Read the records below and copy each line that contains "space".

• **Supplied information**
--
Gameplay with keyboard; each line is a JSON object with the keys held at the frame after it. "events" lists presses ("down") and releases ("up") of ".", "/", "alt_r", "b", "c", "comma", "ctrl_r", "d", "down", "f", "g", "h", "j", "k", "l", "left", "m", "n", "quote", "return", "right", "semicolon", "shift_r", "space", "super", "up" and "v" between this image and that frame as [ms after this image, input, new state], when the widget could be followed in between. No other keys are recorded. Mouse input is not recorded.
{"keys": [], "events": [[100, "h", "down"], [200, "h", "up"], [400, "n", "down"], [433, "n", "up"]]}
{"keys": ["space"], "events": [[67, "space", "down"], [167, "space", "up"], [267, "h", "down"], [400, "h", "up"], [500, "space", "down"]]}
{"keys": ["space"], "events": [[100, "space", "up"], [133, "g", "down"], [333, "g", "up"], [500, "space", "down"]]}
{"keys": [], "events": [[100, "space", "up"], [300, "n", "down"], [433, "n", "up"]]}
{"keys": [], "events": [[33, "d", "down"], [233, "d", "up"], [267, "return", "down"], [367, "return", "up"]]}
--
• **Solved problem**
Gameplay with keyboard; each line is a JSON object with the keys held at the frame after it. "events" lists presses ("down") and releases ("up") of ".", "/", "alt_r", "b", "c", "comma", "ctrl_r", "d", "down", "f", "g", "h", "j", "k", "l", "left", "m", "n", "quote", "return", "right", "semicolon", "shift_r", "space", "super", "up" and "v" between this image and that frame as [ms after this image, input, new state], when the widget could be followed in between. No other keys are recorded. Mouse input is not recorded.
{"keys": ["space"], "events": [[67, "space", "down"], [167, "space", "up"], [267, "h", "down"], [400, "h", "up"], [500, "space", "down"]]}
{"keys": ["space"], "events": [[100, "space", "up"], [133, "g", "down"], [333, "g", "up"], [500, "space", "down"]]}
{"keys": [], "events": [[100, "space", "up"], [300, "n", "down"], [433, "n", "up"]]}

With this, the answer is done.